Różne próby zbliżenia nauki i gospodarki nawet w Olsztynie są podejmowane. Są jakieś „inkubatory”, projektowane „parki technologiczne”, jest liczne środowisko naukowe, spływają obficie pieniądze z Unii Europejskiej na inwestycje, w tym bardzo nowoczesne laboratoria. W końcu Olsztyn to unikalny kampus uniwersytecki z bardzo dobrymi warunkami socjalnymi, to miejsce gdzie przebywa bardzo dużo młodych, ambitnych ludzi, przyjeżdżjących z wielu odległych miejsc. Czego nam jeszcze brakuje?

Odwołam się do artykuły Wojciecha Orlińskiego „Hippisi z Doliny Krzemowej” (Duży Format, nr 16/875 z 22 kwietnia br.). Z reportażu wynika, że w kaliformijskiej Dolinie Krzemowej dominuje swoboda kontaktów i minimalizowanie barier w dyskusji, nawet z „najmniejszymi”. Brakuje tam sztywnej celebry i wręcz dworskiej hierarchii, tak często spotykanej w polskich warunkach. W Kaliforni po ubiorze trudno poznać, kto jest milionerem, a kto biednym studentem. „Wczoraj widziałem tu na ulicy szefa (…), takiej instytucji finansowej [który] gdzie indziej jeździłby limuzyną z kierowcą, ale tu nikt tak nie robi, to byłoby uważane za coś w złym guście.” Dlaczego taka skromność i chęć bycia blisko ludzi, kosztem osobistego bezpieczeństwa (np. napad, porwanie)? „Najbardziej [taki szef] na świecie boi się tego, że ktoś, kto ma jakiś dobry pomysł, nie skontaktuje się z nim, bo samochód i kierowca go onieśmielą.”

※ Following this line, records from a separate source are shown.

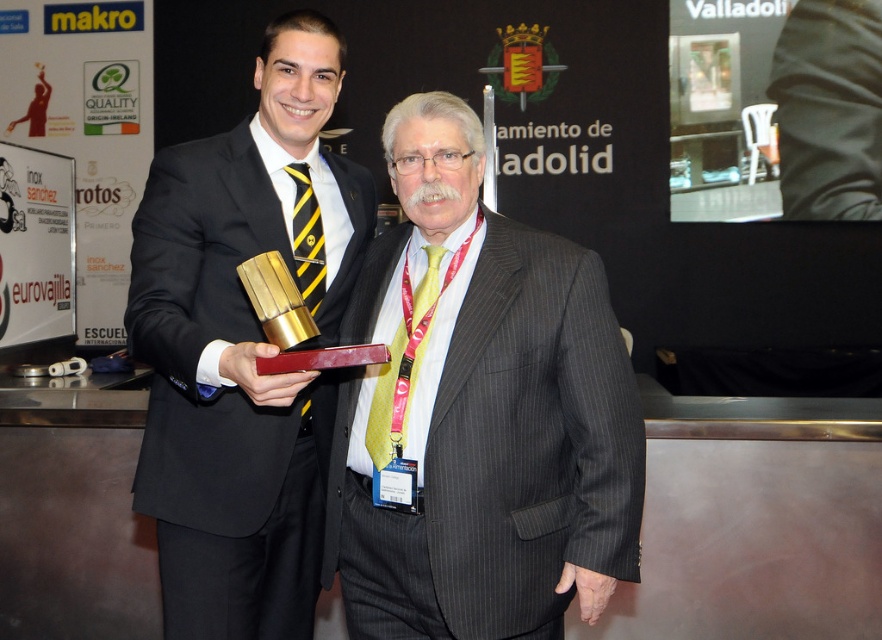
Question: Which is farther from the pinstriped suit at center?

Choices:
 (A) matte black suit at center
 (B) yellowstriped fabrictie at center
 (C) yellow dotted tie at center

Answer: (B)

Question: Which is nearer to the pinstriped suit at center?

Choices:
 (A) matte black suit at center
 (B) yellowstriped fabrictie at center
 (C) yellow dotted tie at center

Answer: (C)

Question: Observing the image, what is the correct spatial positioning of yellow dotted tie at center in reference to yellowstriped fabrictie at center?

Choices:
 (A) above
 (B) below

Answer: (B)

Question: Where is matte black suit at center located in relation to yellowstriped fabrictie at center in the image?

Choices:
 (A) right
 (B) left

Answer: (B)

Question: Is matte black suit at center to the left of yellow dotted tie at center from the viewer's perspective?

Choices:
 (A) yes
 (B) no

Answer: (A)

Question: Which of the following is the closest to the observer?

Choices:
 (A) (395, 426)
 (B) (446, 324)

Answer: (A)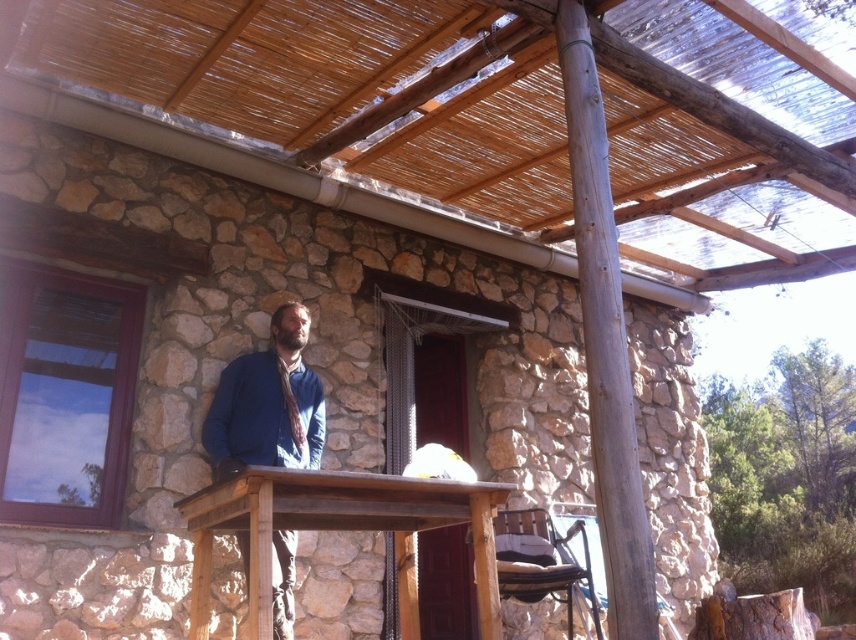
Question: Observing the image, what is the correct spatial positioning of gray wood pole at upper center in reference to rustic wood table at center?

Choices:
 (A) right
 (B) left

Answer: (A)

Question: Which point is farther to the camera?

Choices:
 (A) (403, 502)
 (B) (271, 596)
 (C) (587, 381)

Answer: (A)

Question: Can you confirm if natural thatched roof at upper center is positioned below gray wood pole at upper center?

Choices:
 (A) no
 (B) yes

Answer: (A)

Question: Which point appears closest to the camera in this image?

Choices:
 (A) (610, 346)
 (B) (675, 186)

Answer: (A)

Question: Does gray wood pole at upper center appear over rustic wood table at center?

Choices:
 (A) no
 (B) yes

Answer: (B)

Question: Which point is farther from the camera taking this photo?

Choices:
 (A) (292, 536)
 (B) (482, 564)
 (C) (635, 624)

Answer: (A)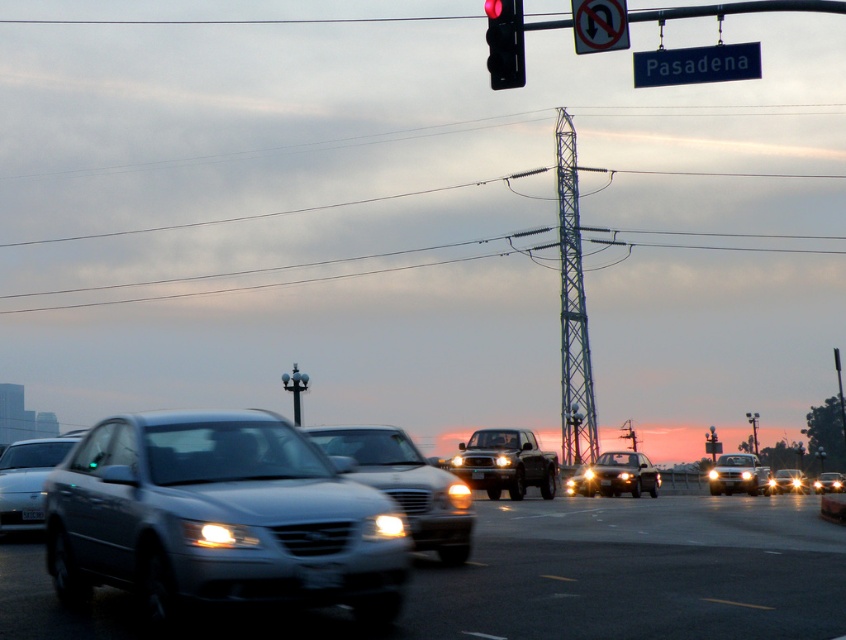
You are a pedestrian waiting to cross the street. You see a sleek silver sedan at center and a shiny black suv at center. Which vehicle is taller?

The sleek silver sedan at center is taller than the shiny black suv at center.

You are a pedestrian waiting to cross the street. You see the sleek silver sedan at center and the shiny black suv at center. Which vehicle should you wait for before stepping into the road?

You should wait for the sleek silver sedan at center to pass first because it is positioned to the left of the shiny black suv at center, meaning it is closer to you and moving towards your direction.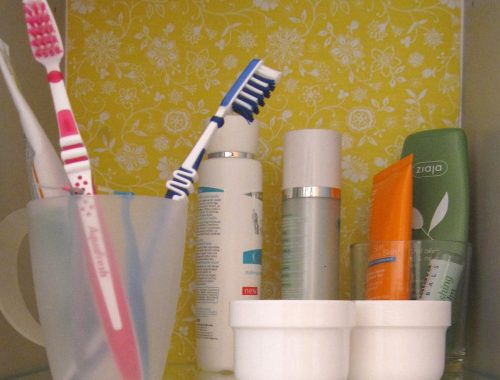
Identify the location of 2 toothbrushes. The width and height of the screenshot is (500, 380). (72, 168), (179, 178).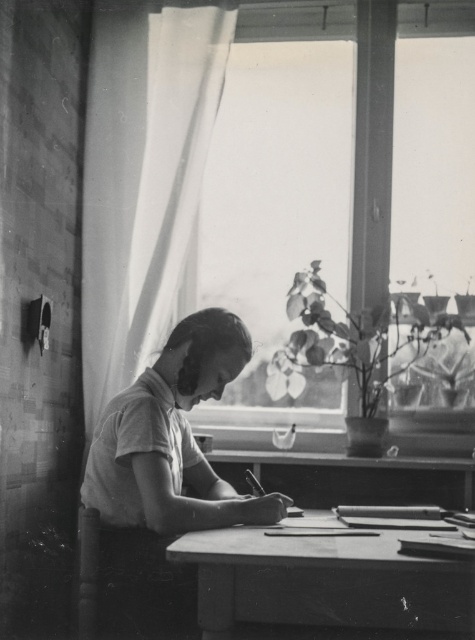
Question: Is transparent glass window at center thinner than wooden table at center?

Choices:
 (A) yes
 (B) no

Answer: (B)

Question: Which object is the farthest from the wooden table at center?

Choices:
 (A) smooth white shirt at center
 (B) transparent glass window at center

Answer: (B)

Question: Which object appears farthest from the camera in this image?

Choices:
 (A) wooden table at center
 (B) transparent glass window at center

Answer: (B)

Question: Which point appears closest to the camera in this image?

Choices:
 (A) (199, 260)
 (B) (380, 532)

Answer: (B)

Question: Can you confirm if smooth white shirt at center is thinner than wooden table at center?

Choices:
 (A) no
 (B) yes

Answer: (B)

Question: Is transparent glass window at center positioned behind smooth white shirt at center?

Choices:
 (A) yes
 (B) no

Answer: (A)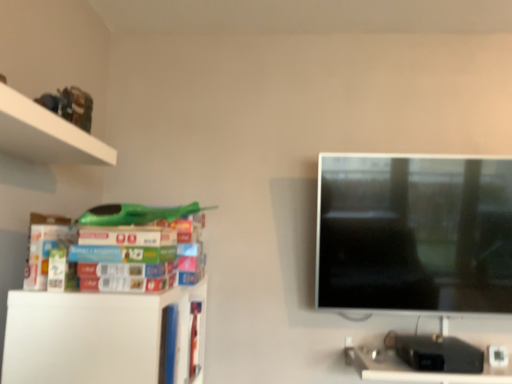
Find the location of `black plastic computer desk at lower right`. black plastic computer desk at lower right is located at coordinates (429, 371).

Identify the location of black plastic computer desk at lower right. This screenshot has height=384, width=512. (429, 371).

Is white matte shelf at lower left positioned beyond the bounds of black plastic computer desk at lower right?

white matte shelf at lower left lies outside black plastic computer desk at lower right's area.

Is white matte shelf at lower left turned away from black plastic computer desk at lower right?

No, white matte shelf at lower left is not facing the opposite direction of black plastic computer desk at lower right.

From a real-world perspective, is white matte shelf at lower left physically below black plastic computer desk at lower right?

No.

Considering the positions of objects white matte shelf at lower left and black plastic computer desk at lower right in the image provided, who is more to the left, white matte shelf at lower left or black plastic computer desk at lower right?

From the viewer's perspective, white matte shelf at lower left appears more on the left side.

From the image's perspective, would you say black plastic computer desk at lower right is shown under white matte shelf at lower left?

Yes, from the image's perspective, black plastic computer desk at lower right is below white matte shelf at lower left.

Where is `computer desk that is behind the white matte shelf at lower left`? The height and width of the screenshot is (384, 512). computer desk that is behind the white matte shelf at lower left is located at coordinates (429, 371).

Considering the relative positions of black plastic computer desk at lower right and white matte shelf at lower left in the image provided, is black plastic computer desk at lower right to the left or to the right of white matte shelf at lower left?

black plastic computer desk at lower right is positioned on white matte shelf at lower left's right side.

Relative to white matte shelf at lower left, is black plastic computer desk at lower right in front or behind?

Clearly, black plastic computer desk at lower right is behind white matte shelf at lower left.

Who is smaller, white matte shelf at lower left or matte plastic books at left?

matte plastic books at left is smaller.

Between white matte shelf at lower left and matte plastic books at left, which one is positioned in front?

Positioned in front is matte plastic books at left.

This screenshot has height=384, width=512. There is a white matte shelf at lower left. What are the coordinates of `book above it (from a real-world perspective)` in the screenshot? It's located at (117, 248).

Is white matte shelf at lower left facing towards matte plastic books at left?

No, white matte shelf at lower left is not turned towards matte plastic books at left.

From the image's perspective, is matte plastic books at left located beneath black plastic computer desk at lower right?

No, from the image's perspective, matte plastic books at left is not below black plastic computer desk at lower right.

Is black plastic computer desk at lower right surrounded by matte plastic books at left?

No, black plastic computer desk at lower right is not inside matte plastic books at left.

Which is more to the right, matte plastic books at left or black plastic computer desk at lower right?

black plastic computer desk at lower right is more to the right.

Does point (106, 259) appear closer or farther from the camera than point (497, 341)?

Point (106, 259) appears to be closer to the viewer than point (497, 341).

Do you think matte plastic books at left is within white matte shelf at lower left, or outside of it?

matte plastic books at left lies outside white matte shelf at lower left.

From a real-world perspective, between matte plastic books at left and white matte shelf at lower left, who is vertically higher?

matte plastic books at left is physically above.

From the picture: Considering the relative positions of matte plastic books at left and white matte shelf at lower left in the image provided, is matte plastic books at left to the left of white matte shelf at lower left from the viewer's perspective?

In fact, matte plastic books at left is to the right of white matte shelf at lower left.

Is point (387, 358) positioned behind point (28, 279)?

That is True.

Does black plastic computer desk at lower right turn towards matte plastic books at left?

No, black plastic computer desk at lower right is not facing towards matte plastic books at left.

In the scene shown: Visually, is black plastic computer desk at lower right positioned to the left or to the right of matte plastic books at left?

Based on their positions, black plastic computer desk at lower right is located to the right of matte plastic books at left.

Locate an element on the screen. computer desk beneath the white matte shelf at lower left (from a real-world perspective) is located at coordinates (429, 371).

You are a GUI agent. You are given a task and a screenshot of the screen. Output one action in this format:
    pyautogui.click(x=<x>, y=<y>)
    Task: Click on the shelf in front of the black plastic computer desk at lower right
    
    Given the screenshot: What is the action you would take?
    pyautogui.click(x=103, y=336)

When comparing their distances from black plastic computer desk at lower right, does white matte shelf at lower left or matte plastic books at left seem closer?

white matte shelf at lower left is closer to black plastic computer desk at lower right.

Based on their spatial positions, is matte plastic books at left or white matte shelf at lower left closer to black plastic computer desk at lower right?

white matte shelf at lower left lies closer to black plastic computer desk at lower right than the other object.

Looking at the image, which one is located further to white matte shelf at lower left, matte plastic books at left or black plastic computer desk at lower right?

black plastic computer desk at lower right is positioned further to the anchor white matte shelf at lower left.

Estimate the real-world distances between objects in this image. Which object is closer to matte plastic books at left, white matte shelf at lower left or black plastic computer desk at lower right?

Based on the image, white matte shelf at lower left appears to be nearer to matte plastic books at left.

Estimate the real-world distances between objects in this image. Which object is further from matte plastic books at left, black plastic computer desk at lower right or white matte shelf at lower left?

Among the two, black plastic computer desk at lower right is located further to matte plastic books at left.

In the scene shown: Based on their spatial positions, is black plastic computer desk at lower right or matte plastic books at left further from white matte shelf at lower left?

black plastic computer desk at lower right is positioned further to the anchor white matte shelf at lower left.

This screenshot has width=512, height=384. What are the coordinates of `book between white matte shelf at lower left and black plastic computer desk at lower right in the horizontal direction` in the screenshot? It's located at (117, 248).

W jaki sposób w tym społeczeństwie ludzie mogą sobie imponować? Pieniądze inwestują w domy oraz przyjazne dla środowiska samochody. Na pytanie „co można sobie kupić, kiedy ktoś chce budzić zazdrość i podziw otoczenia, rozmówca z Kaliforni odpowiedział „najbardziej lubimy gadżety, a za pieniądze nie da się kupić lepszego iPhone’a niż ten zwyczajny”. Ale można zainponować takim gadżetem przed premierową sprzedżą, czyli czymś, czego nie można kupić (można jedynie dostać w prezencie). Bo to świadczy, że jest się osobą ważną i wpływową. Bo to świadczy, że dana osoba spotyka się z wartościowymi ludźmi.

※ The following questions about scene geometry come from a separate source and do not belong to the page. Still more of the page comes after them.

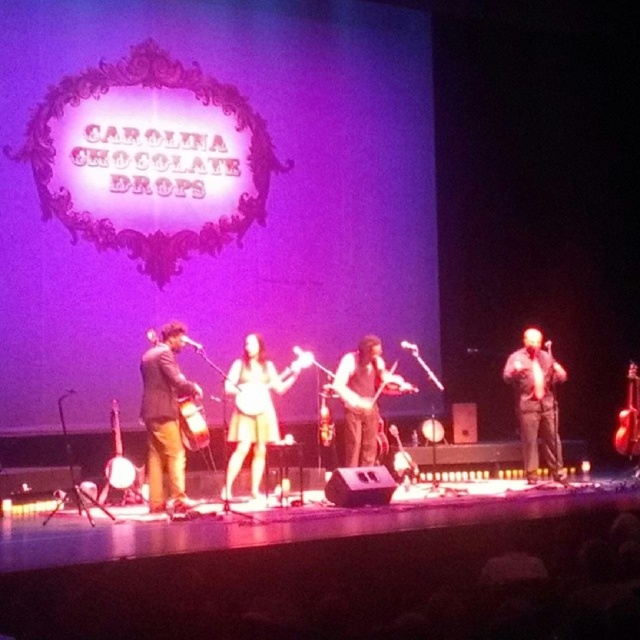
Question: Which object is farther from the camera taking this photo?

Choices:
 (A) matte brown suit at center
 (B) wooden violin at center

Answer: (A)

Question: Which object is the closest to the metallic gold banjo at center?

Choices:
 (A) yellow fabric banjo at center
 (B) brown leather guitar at center
 (C) wooden violin at center

Answer: (B)

Question: Which point is closer to the camera?

Choices:
 (A) wooden violin at center
 (B) brown leather banjo at center
 (C) brown leather guitar at center

Answer: (B)

Question: Does wooden violin at center come behind metallic gold banjo at center?

Choices:
 (A) yes
 (B) no

Answer: (B)

Question: Is wooden violin at center in front of matte wood banjo at center?

Choices:
 (A) no
 (B) yes

Answer: (A)

Question: Is the position of yellow fabric banjo at center less distant than that of brown leather guitar at center?

Choices:
 (A) yes
 (B) no

Answer: (A)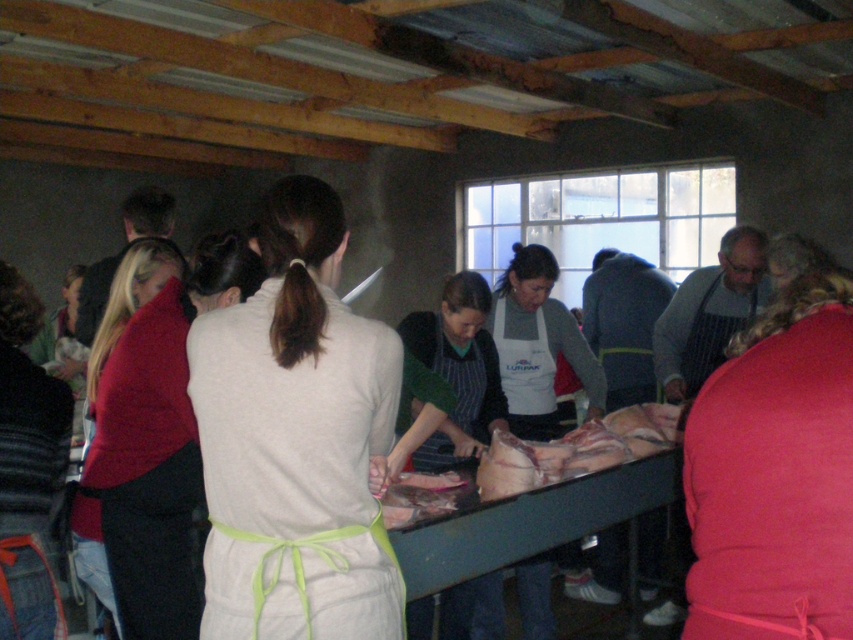
You are a guest at this event and want to sit down at the green plastic table at center. However, there is a white apron at center in your way. To reach the table, should you move around the apron on the left or the right side?

The green plastic table at center is to the left of the white apron at center, so you should move around the apron on the right side to reach the table.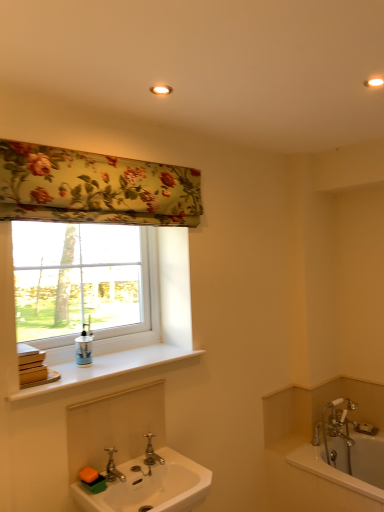
The height and width of the screenshot is (512, 384). What are the coordinates of `free space in front of white glossy soap dispenser at window` in the screenshot? It's located at (79, 375).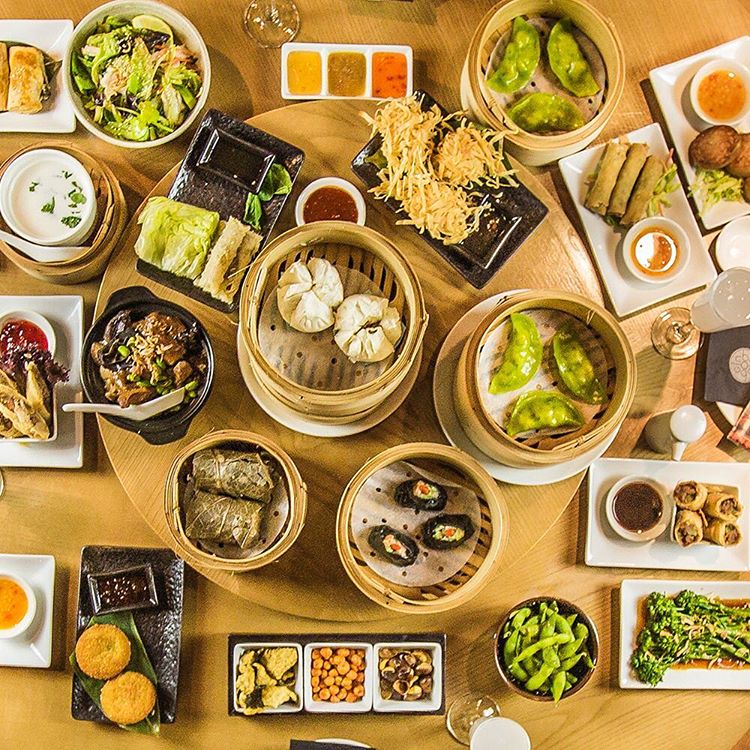
Image resolution: width=750 pixels, height=750 pixels. Find the location of `bamboo containers`. bamboo containers is located at coordinates pos(350,392), pos(354,580), pos(525,451), pos(544,141), pos(226,562), pos(87,260).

„Dolina krzemowa” to nie tylko ważne publikacje z „listy filadelfijskiej”, to przede wszystkim autentyczna atmosfera spotkań i dyskusji. Bo chodzi o rzeczywiste odkrywanie i rozwiązywanie problemów, a nie zdobywanie punktów. Cykl produkcyjny publikacji trwa zawsze przynajmniej kilka miesięcy. Bezpośrednia rozmowa to znacznie szybszym przekaz. I znacznie przyjemniejszy. Tworzenie klimatu naukowo-gospodarczego, zbliżonego do „Doliny Krzemowej” to nie tylko drogie laboratoria, inkunbatory, naukowcy z zagranicy, ale to także tworzenie dobrze pracujących zespołów, tworzenie dobrej przestrzeni publicznej do dyskusji, kreatywności i współpracy. Coś, co powstaje między ludźmi a kupić nie sposób!

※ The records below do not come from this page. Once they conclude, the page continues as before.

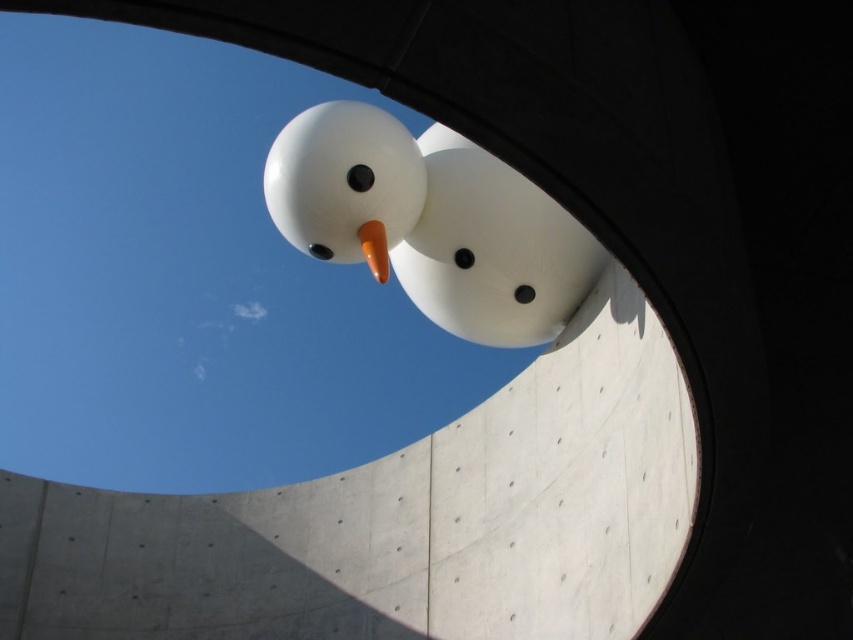
You are standing in front of the curved concrete structure and want to place a small decoration on the smooth concrete at center. Where should you place it so it stays below the white matte snowman at center?

The smooth concrete at center is already located below the white matte snowman at center, so placing the decoration on the smooth concrete at center will ensure it stays below the snowman.

You are standing in front of the snowman inside the curved wall. You notice two points marked on the wall. One is at coordinate point (608, 349) and the other at point (450, 284). Which point is closer to your eyes?

Point (608, 349) is closer to the camera than point (450, 284).

From the picture: You are standing in a park and see the smooth concrete at center. If you walk towards it, how far will you have to walk to reach it?

The smooth concrete at center is 28.33 meters away from the viewer, so you will have to walk 28.33 meters to reach it.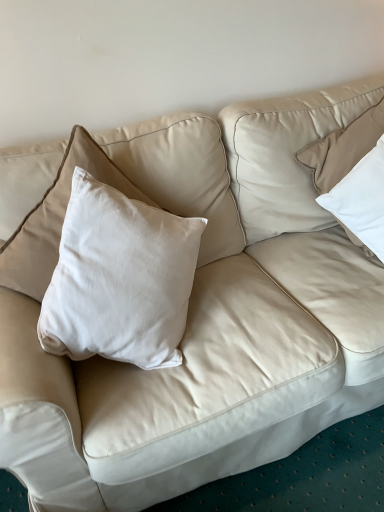
Image resolution: width=384 pixels, height=512 pixels. Find the location of `white soft pillow at upper right`. white soft pillow at upper right is located at coordinates (342, 148).

This screenshot has width=384, height=512. What do you see at coordinates (342, 148) in the screenshot? I see `white soft pillow at upper right` at bounding box center [342, 148].

The width and height of the screenshot is (384, 512). In order to click on white soft pillow at upper right in this screenshot , I will do `click(342, 148)`.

Odziedziczyliśmy po PRL-u mocno zhierarchizowaną, zamkniętą przestrzeń, wybitnie utrudniającą interdyscyplinarne spotkania i dyskusje. Jest w Kortowie wiele wydziałów, wiele katedr, wiele nobliwych towarzystw naukowych (ale się nie znamy i niewiele o sobie wiemy!). Teoretycznie miasteczko uniwersyteckie powinno kipieć otwartymi semiarimi specjalistycznymi i interdyscylinarnymi, licznie odwiedzanymi spotkaniami naukowymi, pękającymi w szwach (od publiczności) obronami prac doktorskich i kolokwiami habilitacyjnymi. Teoretycznie miasteczko powinno kipieć konferencjami naukowymi i licznymi spotkaniamia studentów z naukowcami. Dlaczego tych ostatnich tak mało? Wszystko wiemy i nie ma o czym rozmawiać, nie ma o co się spierać w naukowych hipotezach, teoriach, doświadczeniach? Czy nie ma przyjaznej przestrzeni publicznej do takich bezpośrednich spotkań? Czy też może nie ma woli ani tradycji takich spotkań mistrz-uczeń? A może to pierwsze wynika z drugiego?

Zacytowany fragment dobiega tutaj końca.